■ PROMPT A
Decide whether each statement agrees with the advertising ruling below, answering yes or no and quoting the words of the ruling that decide it. (i) The two ads were seen on 13 May 2016. (ii) The car in the second ad was priced at £16,995. (iii) Glyn Hopkin Ltd owned the website on which the ads were posted.

■ TEXT
— begin —

THIS RULING REPLACES THAT PUBLISHED ON 1 MARCH 2017. THE DECISION HAS BEEN REVERSED, MAKING THE COMPLAINT UPHELD.
Two ads marketing approved used Alfa Romeo cars on www.usedcars.alfaromeo.co.uk, seen on 13 May 2016:
a. The first ad featured text that stated “Alfa Romeo Approved Used GIULIETTA ALFA ROMEO GIULIETTA 2.0 JTDM-2 SPORTIVA ALFA TCT 5DR (SAT NAV) IN WHITE £16,995 DIESEL … MANUAL 9,600ML, 64.2 MPG2 CO2 116 G/KM2 GB WV64UGF 64 2014 GLYN HOPKIN FIAT (CHELMSFORD) …”.
b. The second ad featured text that stated “Alfa Romeo Approved Used GIULIETTA ALFA ROMEO GIULIETTA 2.0 JTDM-2 SPORTIVA ALFA TCT 5DR (SAT NAV) IN RED £15,995 DIESEL … AUTO 18,915 MI 64.2 MPG CO2 116 G/KM GB WP14YUG 14 2014 GLYN HOPKIN FIAT (ROMFORD) …”.
The complainant, who understood that the cars marketed in ads (a) and (b) were ex-fleet vehicles, challenged whether the ads omitted material information.
Glyn Hopkin Ltd stated that they were an approved Alfa Romeo dealer and that they had created and posted ads (a) and (b) on the Alfa Romeo website by using the template provided by the site, which was owned by Fiat Chrysler Automobiles UK Ltd (FCA).

— end —

■ DATA TO USE
— begin —

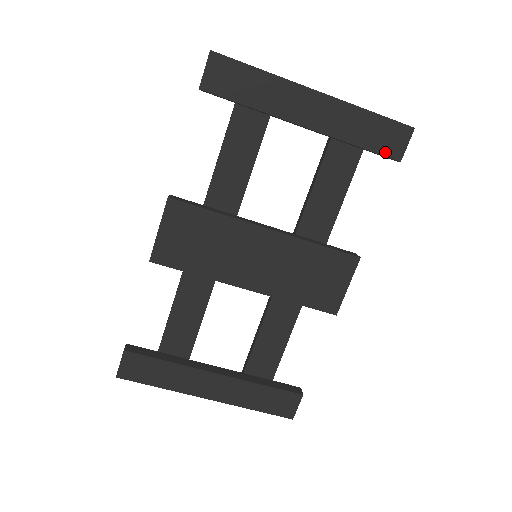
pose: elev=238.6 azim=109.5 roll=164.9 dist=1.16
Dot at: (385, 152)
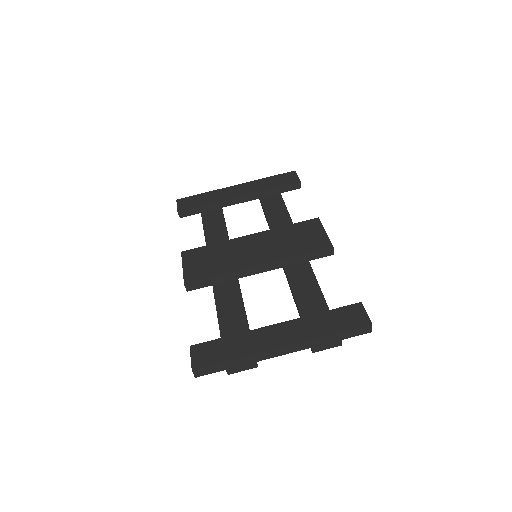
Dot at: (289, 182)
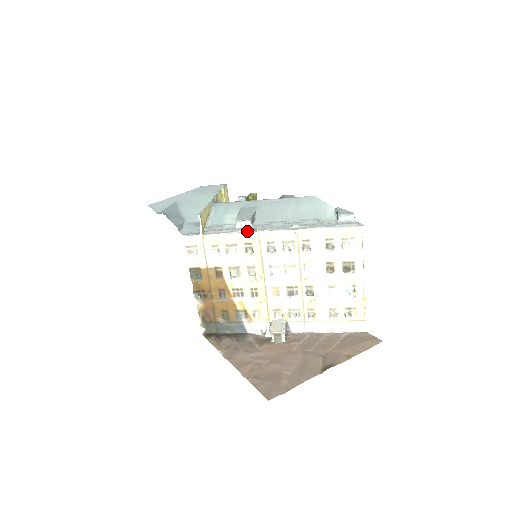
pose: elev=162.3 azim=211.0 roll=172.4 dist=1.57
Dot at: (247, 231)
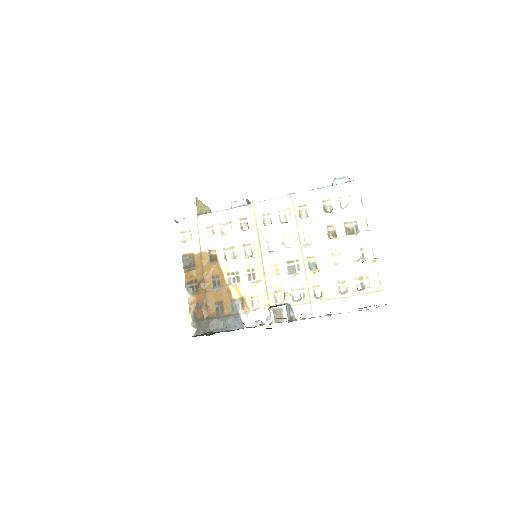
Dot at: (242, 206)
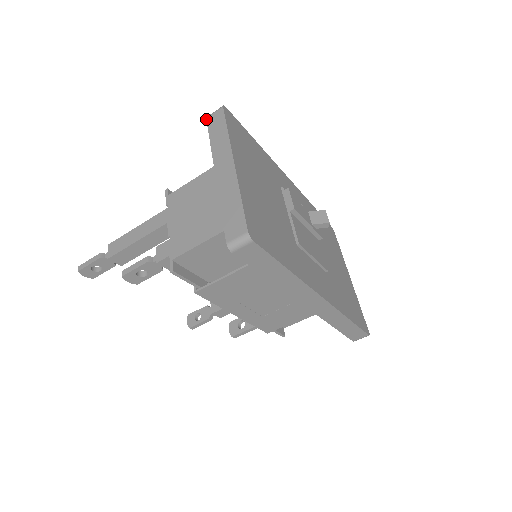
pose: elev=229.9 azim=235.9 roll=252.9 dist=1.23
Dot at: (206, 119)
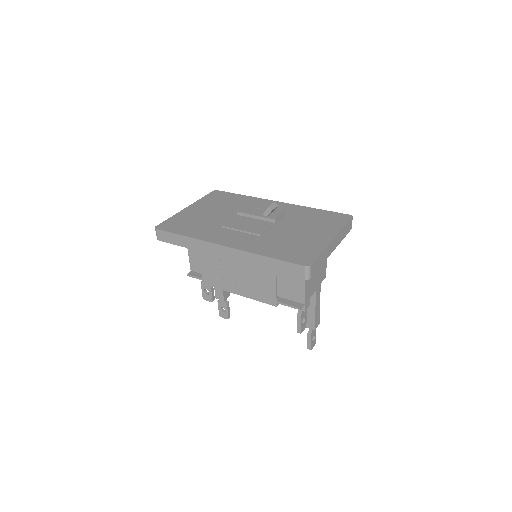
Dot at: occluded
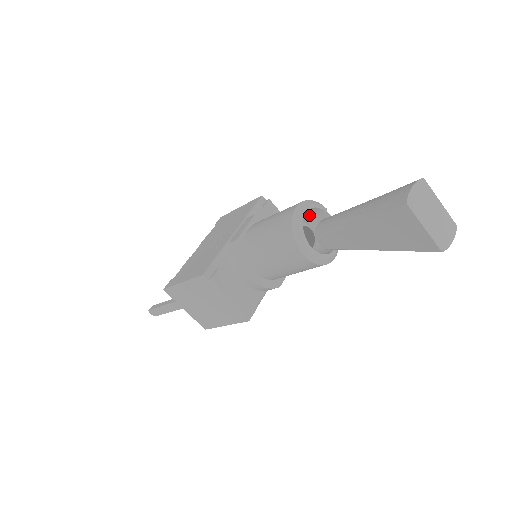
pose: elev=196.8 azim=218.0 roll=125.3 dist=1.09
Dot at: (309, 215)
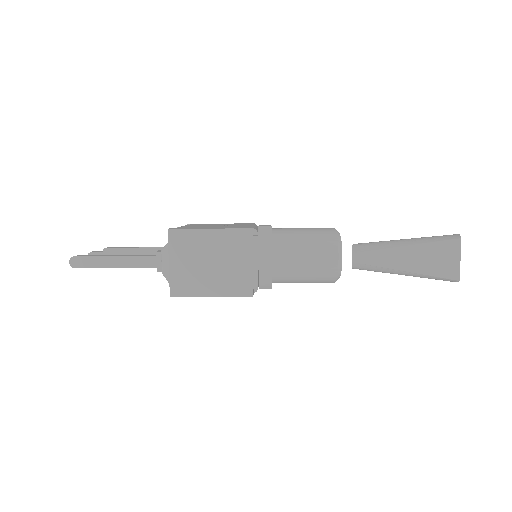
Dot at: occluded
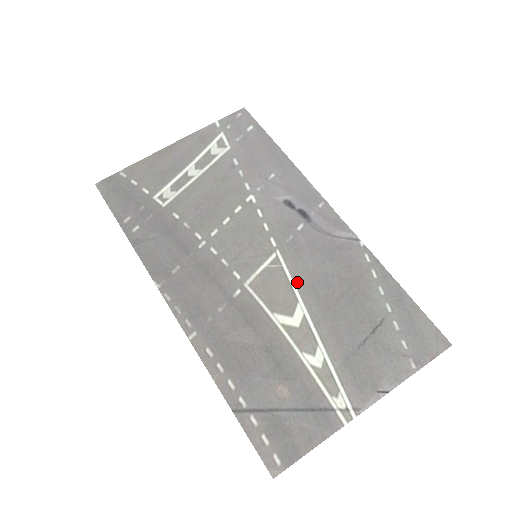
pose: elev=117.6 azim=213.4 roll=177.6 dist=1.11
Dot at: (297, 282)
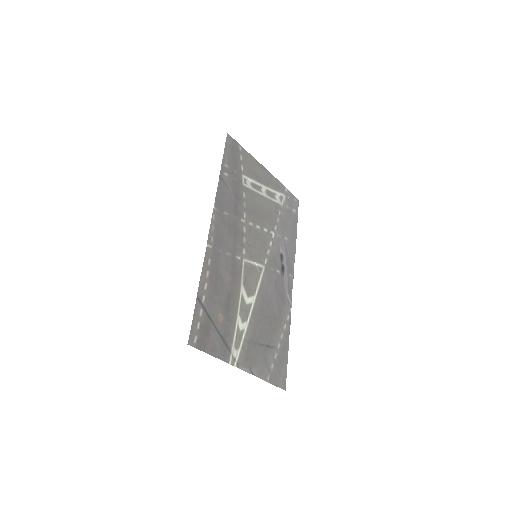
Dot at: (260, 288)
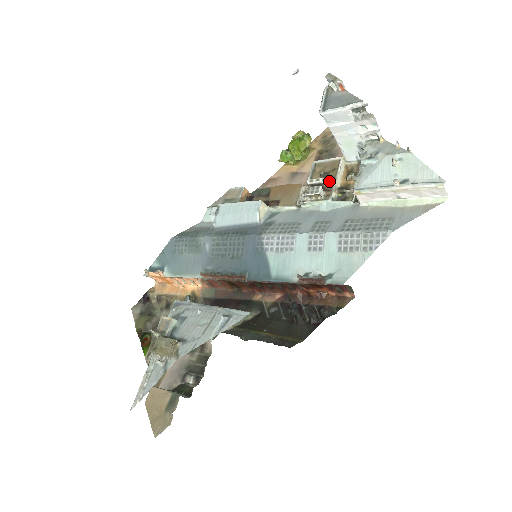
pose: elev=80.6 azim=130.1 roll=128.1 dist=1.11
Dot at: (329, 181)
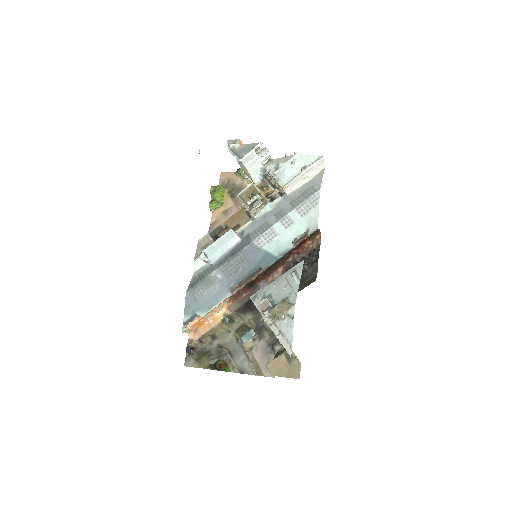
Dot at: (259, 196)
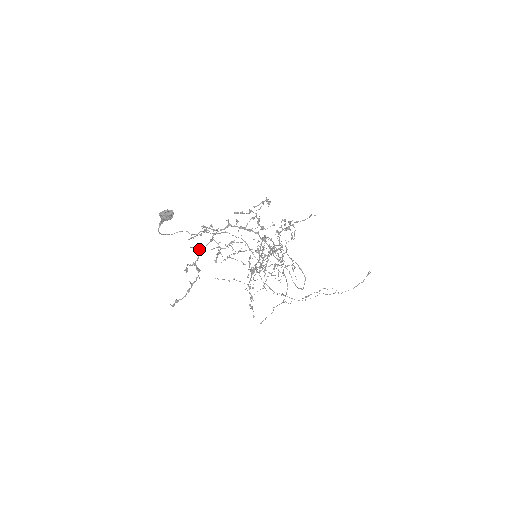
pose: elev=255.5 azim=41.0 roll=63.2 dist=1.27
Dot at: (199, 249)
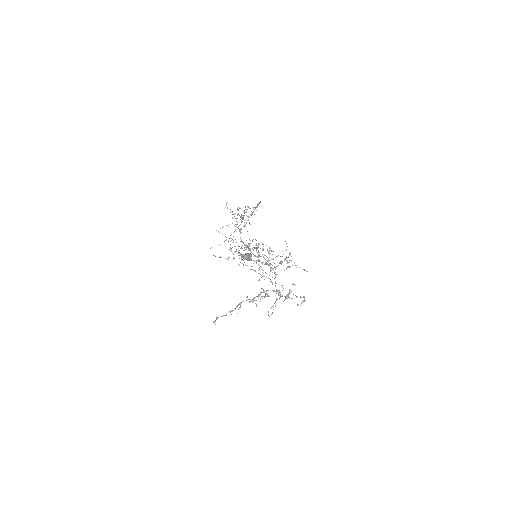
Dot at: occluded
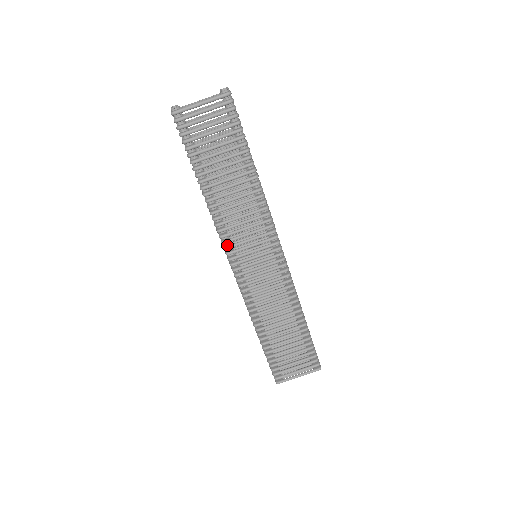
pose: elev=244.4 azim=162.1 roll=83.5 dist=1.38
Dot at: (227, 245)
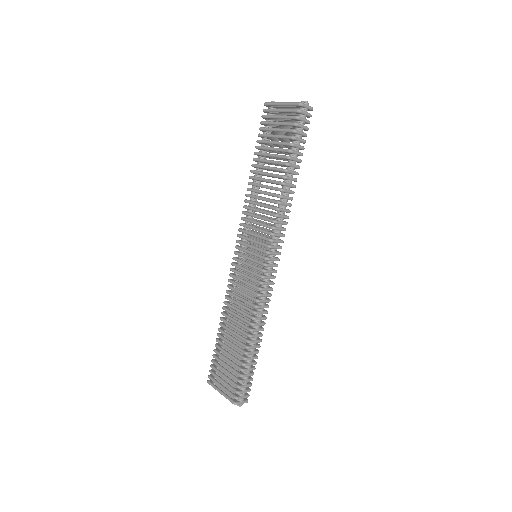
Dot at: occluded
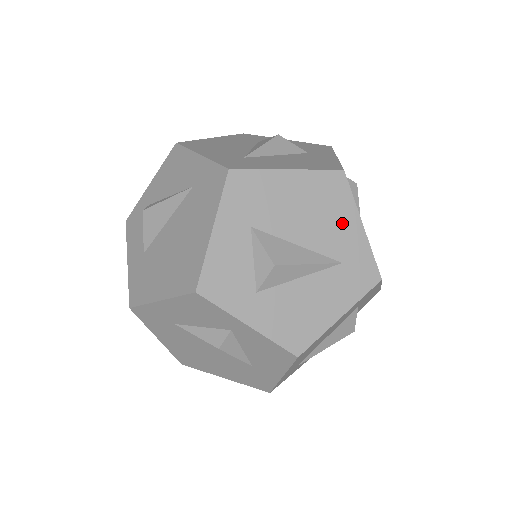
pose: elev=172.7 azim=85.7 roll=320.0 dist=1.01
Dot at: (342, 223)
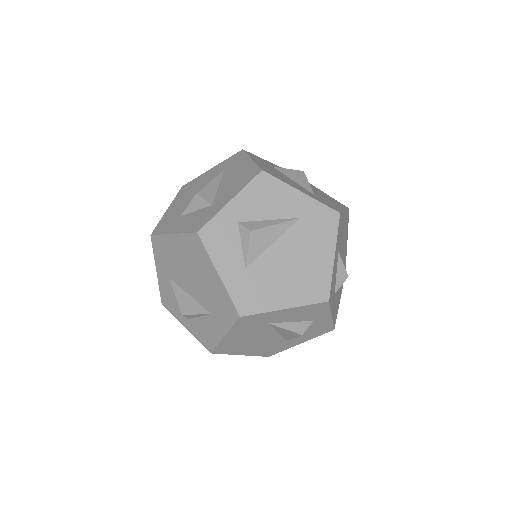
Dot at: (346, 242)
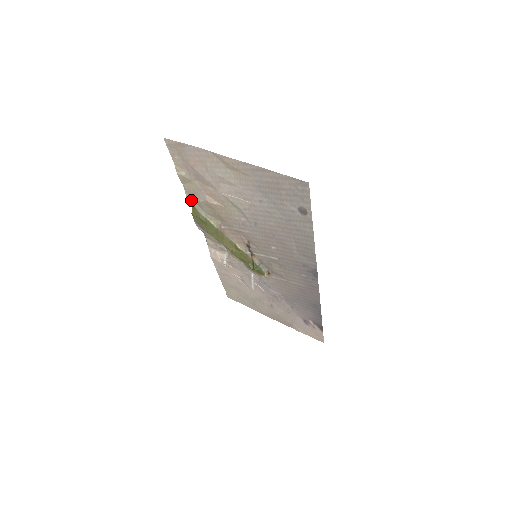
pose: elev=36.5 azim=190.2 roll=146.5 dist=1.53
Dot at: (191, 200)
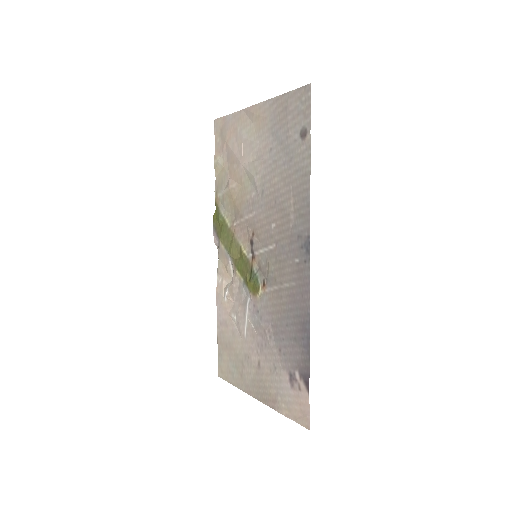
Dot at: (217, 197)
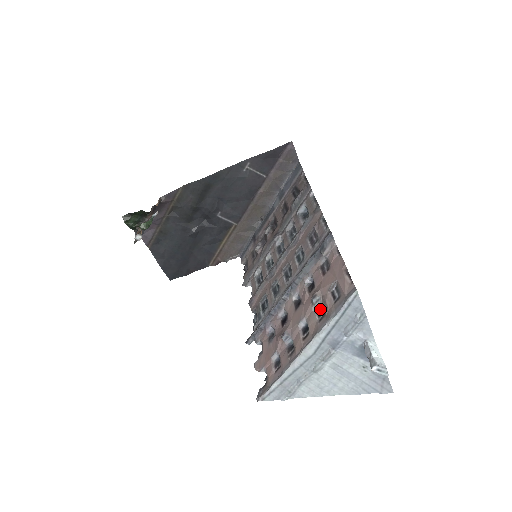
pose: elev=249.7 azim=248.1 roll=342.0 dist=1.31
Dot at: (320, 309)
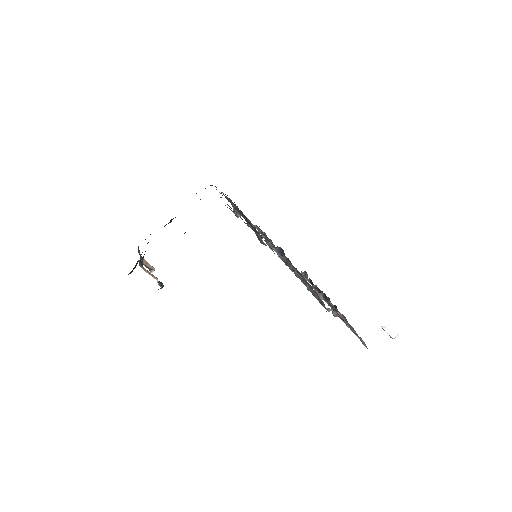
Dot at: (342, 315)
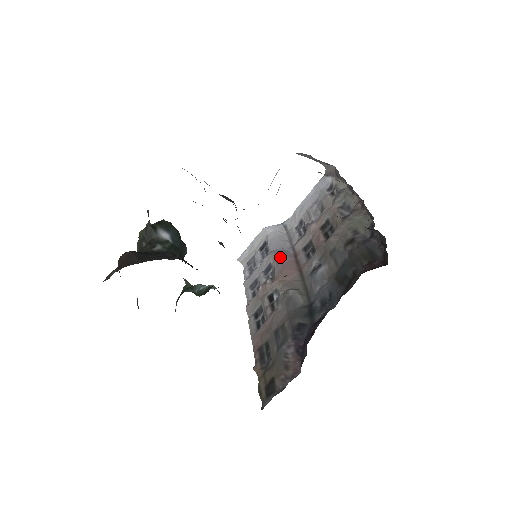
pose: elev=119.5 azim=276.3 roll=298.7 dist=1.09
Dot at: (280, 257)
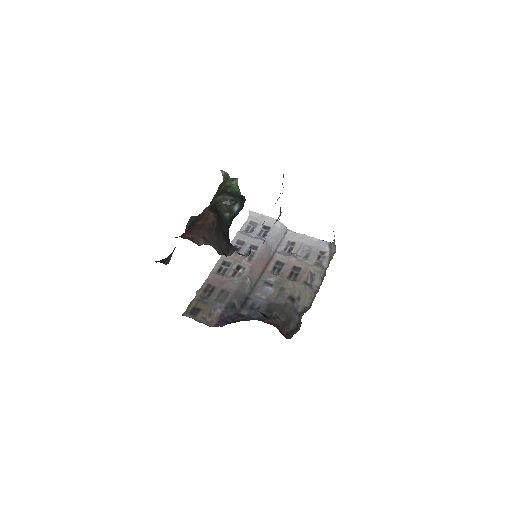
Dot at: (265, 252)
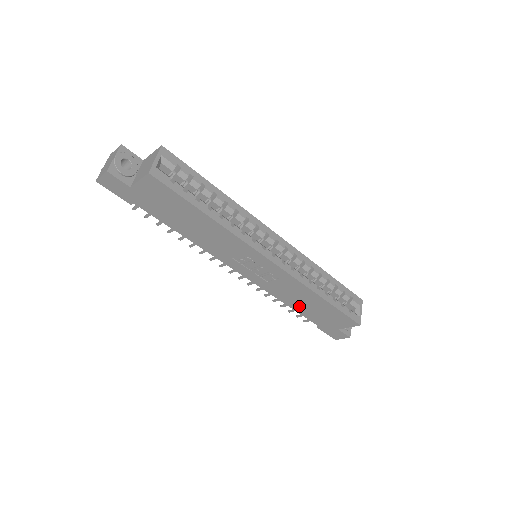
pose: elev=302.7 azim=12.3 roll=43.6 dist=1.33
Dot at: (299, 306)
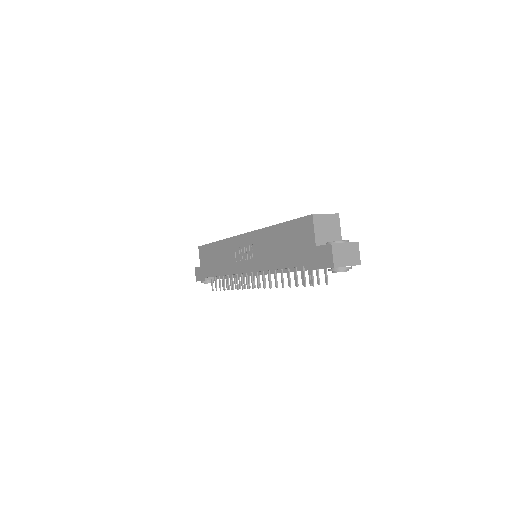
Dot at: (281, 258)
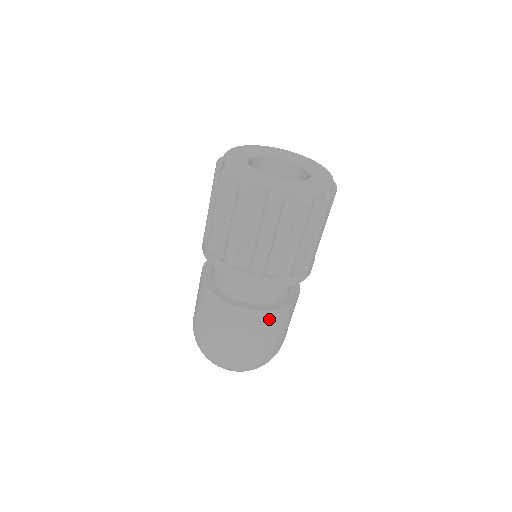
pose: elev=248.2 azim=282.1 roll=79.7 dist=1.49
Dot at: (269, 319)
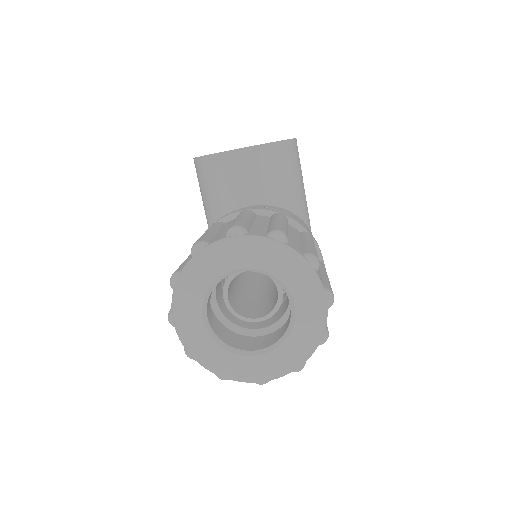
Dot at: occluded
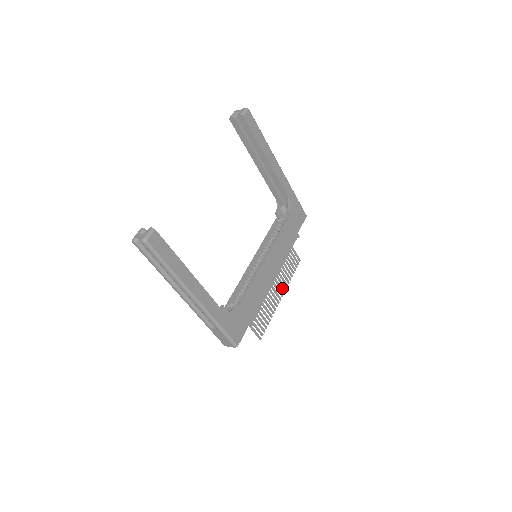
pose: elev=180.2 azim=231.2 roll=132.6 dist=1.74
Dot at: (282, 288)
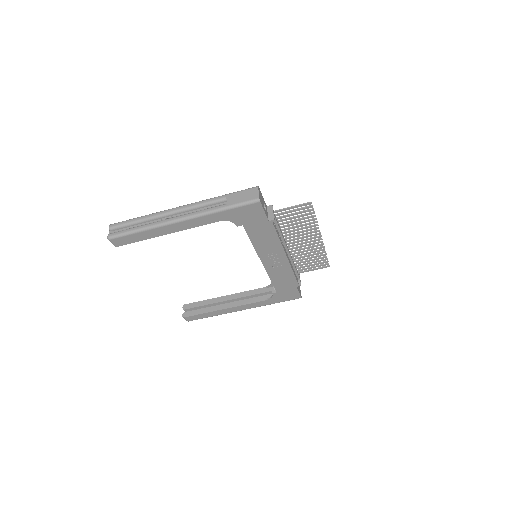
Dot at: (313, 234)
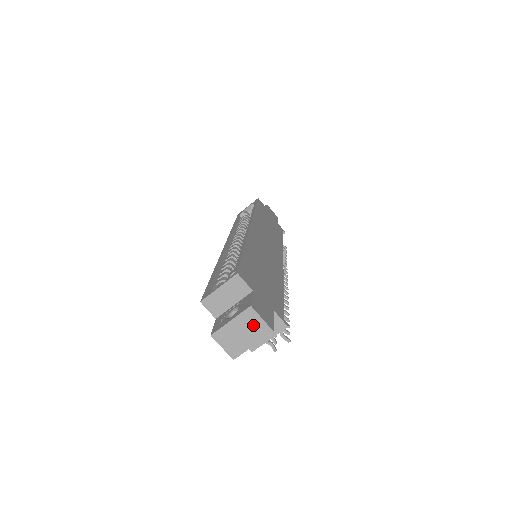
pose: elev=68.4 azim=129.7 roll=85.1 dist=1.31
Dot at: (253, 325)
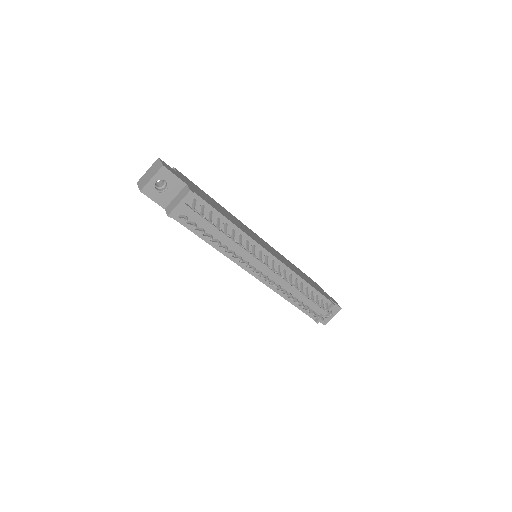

— end —

■ PROMPT B
Output every row of Block 1 above without changes, leaving out the pictures.

■ EXERCISE SOLUTION A
(i) Yes: "seen on 13 May 2016"
(ii) No: "IN RED £15,995"
(iii) No: "which was owned by Fiat Chrysler Automobiles UK Ltd (FCA)"

■ EXERCISE SOLUTION B
pose: elev=238.6 azim=109.5 roll=164.9 dist=1.16
Dot at: (385, 152)
Dot at: (289, 182)
pose: elev=162.3 azim=211.0 roll=172.4 dist=1.57
Dot at: (247, 231)
Dot at: (242, 206)
pose: elev=229.9 azim=235.9 roll=252.9 dist=1.23
Dot at: (206, 119)
Dot at: occluded
pose: elev=196.8 azim=218.0 roll=125.3 dist=1.09
Dot at: (309, 215)
Dot at: occluded
pose: elev=117.6 azim=213.4 roll=177.6 dist=1.11
Dot at: (297, 282)
Dot at: (260, 288)
pose: elev=80.6 azim=130.1 roll=128.1 dist=1.11
Dot at: (329, 181)
Dot at: (259, 196)
pose: elev=255.5 azim=41.0 roll=63.2 dist=1.27
Dot at: (199, 249)
Dot at: occluded
pose: elev=244.4 azim=162.1 roll=83.5 dist=1.38
Dot at: (227, 245)
Dot at: occluded
pose: elev=172.7 azim=85.7 roll=320.0 dist=1.01
Dot at: (342, 223)
Dot at: (346, 242)
pose: elev=36.5 azim=190.2 roll=146.5 dist=1.53
Dot at: (191, 200)
Dot at: (217, 197)
pose: elev=249.7 azim=248.1 roll=342.0 dist=1.31
Dot at: (320, 309)
Dot at: (342, 315)
pose: elev=119.5 azim=276.3 roll=298.7 dist=1.09
Dot at: (280, 257)
Dot at: (265, 252)
pose: elev=302.7 azim=12.3 roll=43.6 dist=1.33
Dot at: (299, 306)
Dot at: (281, 258)
pose: elev=248.2 azim=282.1 roll=79.7 dist=1.49
Dot at: (269, 319)
Dot at: occluded
pose: elev=180.2 azim=231.2 roll=132.6 dist=1.74
Dot at: (282, 288)
Dot at: (313, 234)
pose: elev=68.4 azim=129.7 roll=85.1 dist=1.31
Dot at: (253, 325)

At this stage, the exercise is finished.